音楽をめぐる「正しさ」や「洗練さ」への圧力に対して、足立区タイプは無敵です。なぜなら、最初からそんなものに興味がないから。
足立区タイプが好きなジャンル
足立区タイプの音楽の好みは、「感情的に盛り上がれるかどうか」「生活BGMとして機能するかどうか」という二軸で決まります。ジャンルの幅は全タイプ中でも広い傾向があります。
J-POP / Jヒップホップ
足立区タイプのホームグラウンドとも言えるジャンル。日常生活の中で自然に流れ、感情を盛り上げ、知らないうちにサビを口ずさんでいる——そういう音楽との付き合い方が、このタイプの真骨頂です。Creepy NutsやBAD HOPのような「街の音楽」との相性が特に高い。
R&B / ネオソウル
グルーヴィーで体が動く、感情が乗る、ボリュームを上げたくなる——R&Bの持つ肉体的な魅力が、爆音流し聴き派の足立区タイプと相性抜群。踊れる・歌える・気分が上がる、という三拍子が揃っている音楽を自然と求めます。
ハイパーポップ / 電子系J-POP
音数が多い、テンポが速い、感情の振れ幅が大きい——こういった過剰さを持つハイパーポップは、「音楽を遠慮なく浴びる」足立区タイプと意外なほど相性がいい。日常BGMとしてかけていると、気づいたら体が動いているという体験が多い。
アニメソング
OP・EDのような「短時間でテンションを最大まで持っていく」設計のアニソンは、足立区タイプの感情の動かし方と完璧に一致します。家事しながらアニソンをフルボリュームで流す——これは足立区タイプの日常の一コマとして非常に自然な光景です。
演歌 / 昭和歌謡(一部)
足立区というタイプ名のもうひとつの側面として、昭和歌謡や演歌との親和性も捨てがたい。世代を超えて感情を揺さぶる力を持つこのジャンルは、「音楽を感情で受け取る」足立区タイプの本能に直接刺さることがあります。
足立区タイプのあるある10選
- 車の中での音量が、同乗者の想定より毎回少し大きい。でもそれがちょうどいい。
- 好きな曲がかかると、場所を問わず体が動く。スーパーのBGMでさえも。
- 音楽の感想を聞かれると**「テンション上がる」「好き」の二択**しか出てこない。それで十分だと思っている。
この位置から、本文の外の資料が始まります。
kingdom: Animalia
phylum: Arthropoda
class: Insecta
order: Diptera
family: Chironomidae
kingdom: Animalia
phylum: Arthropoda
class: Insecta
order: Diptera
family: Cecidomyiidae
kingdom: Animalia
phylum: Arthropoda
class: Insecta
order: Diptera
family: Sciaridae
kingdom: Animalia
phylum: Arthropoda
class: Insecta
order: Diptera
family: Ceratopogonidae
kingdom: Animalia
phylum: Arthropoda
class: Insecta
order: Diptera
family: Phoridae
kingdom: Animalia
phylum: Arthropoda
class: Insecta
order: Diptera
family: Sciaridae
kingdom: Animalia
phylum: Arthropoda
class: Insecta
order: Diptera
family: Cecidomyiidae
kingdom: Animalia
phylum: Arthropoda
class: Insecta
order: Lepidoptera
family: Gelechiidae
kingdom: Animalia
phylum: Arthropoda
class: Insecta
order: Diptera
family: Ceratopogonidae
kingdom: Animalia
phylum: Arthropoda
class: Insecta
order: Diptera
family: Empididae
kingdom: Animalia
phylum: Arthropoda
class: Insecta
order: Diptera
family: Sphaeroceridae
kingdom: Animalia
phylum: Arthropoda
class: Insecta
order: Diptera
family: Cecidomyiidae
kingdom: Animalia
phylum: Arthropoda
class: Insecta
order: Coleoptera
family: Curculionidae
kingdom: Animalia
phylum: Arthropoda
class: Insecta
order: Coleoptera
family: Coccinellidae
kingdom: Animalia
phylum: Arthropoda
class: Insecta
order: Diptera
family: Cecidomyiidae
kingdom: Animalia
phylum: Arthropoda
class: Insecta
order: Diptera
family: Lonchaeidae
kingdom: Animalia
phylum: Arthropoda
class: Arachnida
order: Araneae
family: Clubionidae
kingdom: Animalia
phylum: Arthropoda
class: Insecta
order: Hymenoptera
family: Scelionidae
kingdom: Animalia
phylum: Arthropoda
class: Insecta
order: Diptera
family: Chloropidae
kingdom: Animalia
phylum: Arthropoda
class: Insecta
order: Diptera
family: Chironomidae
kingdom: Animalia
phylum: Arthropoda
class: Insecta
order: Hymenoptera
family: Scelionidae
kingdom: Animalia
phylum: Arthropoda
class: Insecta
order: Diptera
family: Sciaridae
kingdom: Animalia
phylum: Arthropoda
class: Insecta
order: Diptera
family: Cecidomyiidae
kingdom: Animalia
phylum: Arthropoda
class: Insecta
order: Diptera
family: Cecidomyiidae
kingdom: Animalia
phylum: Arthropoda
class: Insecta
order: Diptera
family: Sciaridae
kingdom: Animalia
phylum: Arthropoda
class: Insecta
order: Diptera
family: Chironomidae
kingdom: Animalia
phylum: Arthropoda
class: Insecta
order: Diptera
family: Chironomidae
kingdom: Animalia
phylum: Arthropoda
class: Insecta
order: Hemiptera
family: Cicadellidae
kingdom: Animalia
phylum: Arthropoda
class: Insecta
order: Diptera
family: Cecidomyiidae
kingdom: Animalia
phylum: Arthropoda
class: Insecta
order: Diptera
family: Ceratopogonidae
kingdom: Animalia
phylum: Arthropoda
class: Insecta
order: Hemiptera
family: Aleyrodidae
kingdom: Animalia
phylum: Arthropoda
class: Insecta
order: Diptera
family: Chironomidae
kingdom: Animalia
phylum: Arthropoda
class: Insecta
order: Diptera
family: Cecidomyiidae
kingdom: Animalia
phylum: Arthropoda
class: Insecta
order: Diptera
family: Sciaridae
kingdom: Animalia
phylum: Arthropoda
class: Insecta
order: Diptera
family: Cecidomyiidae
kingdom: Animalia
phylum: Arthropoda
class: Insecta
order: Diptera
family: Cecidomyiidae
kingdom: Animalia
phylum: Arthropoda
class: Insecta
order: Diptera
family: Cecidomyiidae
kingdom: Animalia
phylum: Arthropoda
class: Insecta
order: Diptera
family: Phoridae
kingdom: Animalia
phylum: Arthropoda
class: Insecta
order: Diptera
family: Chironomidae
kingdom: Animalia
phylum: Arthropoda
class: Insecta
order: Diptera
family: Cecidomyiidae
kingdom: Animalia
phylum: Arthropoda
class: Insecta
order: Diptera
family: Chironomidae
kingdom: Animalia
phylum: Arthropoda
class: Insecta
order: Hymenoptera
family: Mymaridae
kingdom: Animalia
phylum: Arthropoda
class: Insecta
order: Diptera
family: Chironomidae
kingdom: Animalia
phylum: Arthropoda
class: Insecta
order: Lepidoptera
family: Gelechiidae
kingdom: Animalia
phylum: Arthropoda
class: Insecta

- ジャンルの一貫性が全くないプレイリストを持っていて、「趣味バラバラじゃん」と言われたことがある。
- 家事中に音楽をかけると、気づいたら掃除より踊る時間が長くなっている。
- カラオケで選曲ジャンルが毎回違う。その日の気分で演歌になったりヒップホップになったりする。
- 「この曲、誰の曲?」と聞かれてもアーティスト名があやふやなことがある。曲は好きだけど。
- 音楽を語るとき、音楽理論や背景より先に「あの曲のサビ、最高じゃん」という話から始まる。
- 音楽のない空間が少し居心地悪い。無音のエレベーターや待合室で、スマホを取り出したくなる。
- 「音楽の趣味、ぶれてない?」と言われたことがある。でもぶれているのではなく、その日の感情に正直なだけだと思っている。
足立区タイプの「音楽との関係」の豊かさ
足立区タイプは、音楽の世界において時々「浅い」と見られることがあります。ジャンルへのこだわりがない、音楽理論に興味がない、同じ曲を深掘りしない——確かにそういった側面はあります。
しかし、このタイプの音楽との関係には、別の深さがあります。
それは、音楽と日常の一体化です。音楽を「特別な時間に聴くもの」として大切にしまっておくのではなく、生活そのものに音楽を混ぜ込んで生きている。料理も、掃除も、通勤も、全部音楽と一緒にある。
音楽学者のクリストファー・スモールは「ミュージッキング(musicking)」という概念を提唱し、音楽は「作品として存在するもの」より「行為として行われるもの」だと主張しました。演奏する、聴く、踊る、それらすべてが「音楽すること」だと。
足立区タイプは、この「ミュージッキング」の体現者です。音楽を行為として、生活の中で常に実践している。それはある種の音楽との理想的な関係です。
相性のいいタイプ・かみ合わないタイプ
一緒にいると盛り上がれる:未就学児
同じく爆音流し聴き派で、音楽への感情的な反応が直接的な未就学児タイプとは、「この曲いいよね!」という盛り上がり方が自然に一致します。「また同じ曲?」と思うことはあっても、その熱量には共感できる。
刺激し合える:キルリーダー
同じく流し聴き・爆音派という点で行動パターンが似ていますが、キルリーダーが「機能的に音楽を使う」のに対し、足立区は「感情的に音楽を楽しむ」という違いがあります。「その曲かけながら作業できるの?」「できるよ、むしろテンション上がって捗る」という会話が生まれる。
価値観がかみ合いにくい:依存
深夜に一人でひたすら音楽に没入する依存タイプとは、音楽との向き合い方の「密度」が大きく異なります。足立区タイプの「音楽は日常の中で鳴っているもの」という感覚と、依存タイプの「音楽と一対一で向き合う時間が必要」という感覚は、なかなか交わりにくい。
まとめ:足立区タイプという音楽との生き方
「足立区」と診断されて、笑った後に少し考えてみてください。
このタイプ名が伝えているのは、批判ではなく、「あなたは音楽を生活の中で全力で楽しんでいる」という観察です。
気取りなく、遠慮なく、理屈なく——ただ感情に正直に音楽を全開で鳴らしながら生きている。それはある意味で、音楽との最もピュアな関係の一形態です。
音楽を「正しく聴かなければ」というプレッシャーも、「この曲を好きというのは恥ずかしい」という自意識も、足立区タイプには関係ない。好きなものを好きと言い、上がる曲で上がる。それだけでいい。
「音楽MBTIが足立区でした」——この一文を投稿したとき、笑いと共感が集まったのは、このタイプの持つ飾らないエネルギーが、多くの人の中にも眠っているからかもしれません。